John Britten. Voor wie de naam wat zegt, gaan oogjes veelal meteen glinsteren. Elke geïnteresseerde ken wel een anekdote van de Nieuw-Zeelander. Logisch ook, want behalve dat het verhaal van John Britten het ultieme underdogverhaal is, was Britten ook een van de meest onorthodoxe motorbouwers ooit.
Nieuw-Zeeland en Australië zijn niet de eerste landen waar je aan de denkt als je over motorbouwers begint. Juist door de afgelegen ligging zijn liefhebbers in deze delen van de wereld op zichzelf aangewezen. Die bijzondere samenloop van omstandigheden legt een gedegen fundering voor al dat John Britten tot een legende zou maken.

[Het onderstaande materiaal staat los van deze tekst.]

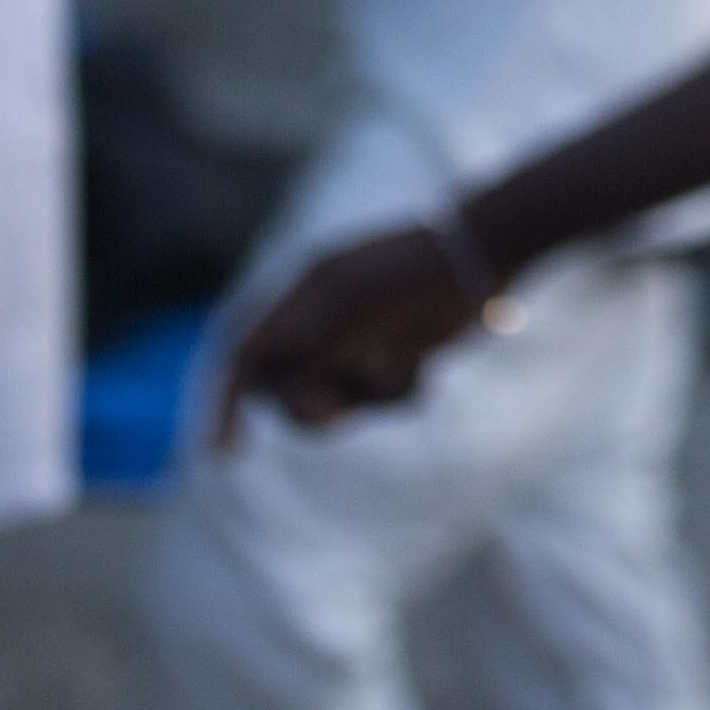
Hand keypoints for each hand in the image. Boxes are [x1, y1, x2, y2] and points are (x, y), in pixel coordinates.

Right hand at [220, 216, 499, 438]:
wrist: (482, 257)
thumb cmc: (412, 269)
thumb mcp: (349, 291)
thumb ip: (301, 324)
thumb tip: (249, 357)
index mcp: (300, 297)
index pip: (245, 355)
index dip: (227, 403)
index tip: (227, 452)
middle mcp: (322, 321)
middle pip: (285, 389)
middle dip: (307, 405)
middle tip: (338, 414)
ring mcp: (358, 341)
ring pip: (336, 399)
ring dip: (362, 399)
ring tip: (400, 367)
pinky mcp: (394, 358)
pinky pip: (378, 400)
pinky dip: (397, 395)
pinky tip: (424, 367)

Britten bouwde een 1000cc v-twin met een rijwielgedeelte dat alle vormen van conventie met voeten treedt. Ook het veelvuldig toepassen van koolstofvezel – carbon eind jaren negentig pas de exotische zweem van zich af te werpen – zorgde voor opzien. Vooral omdat Britten geen matten van het zwarte vezelmateriaal kocht, maar klossen koolstofvezeldraad. Dat weefde hij zelf, zodat hij de constructie naar eigen inzicht kon maken. Dat geldt voor zowel de voorwielophanging, de achterbrug, het monocoque-bodywork, de kuip alsmede de wielen.
Tragische afloop
Zelfs het motorblok werd volledig in eigen huis – dat huis van Britten was ook zelfgebouwd overigens – ontworpen en gebouwd. Aluminium gieten in eigen beheer is sowieso een uitdaging, maar er een racemotor van bouwen is net weer een brug verder. Er vervolgens gevestigde merken als Ducati, Harley-Davidson en Moto Guzzi mee verslaan had niemand durven dromen – maar het gebeurde.
Hieronder zie je een deel van de documentaire die over John Brittens verhaal gemaakt werd. Helaas zou het verhaal van de Nieuw-Zeelandse motorbouwer tragisch aflopen toen Britten in 1995 op slechts 45-jarige leeftijd overleed aan de gevolgen van huidkanker.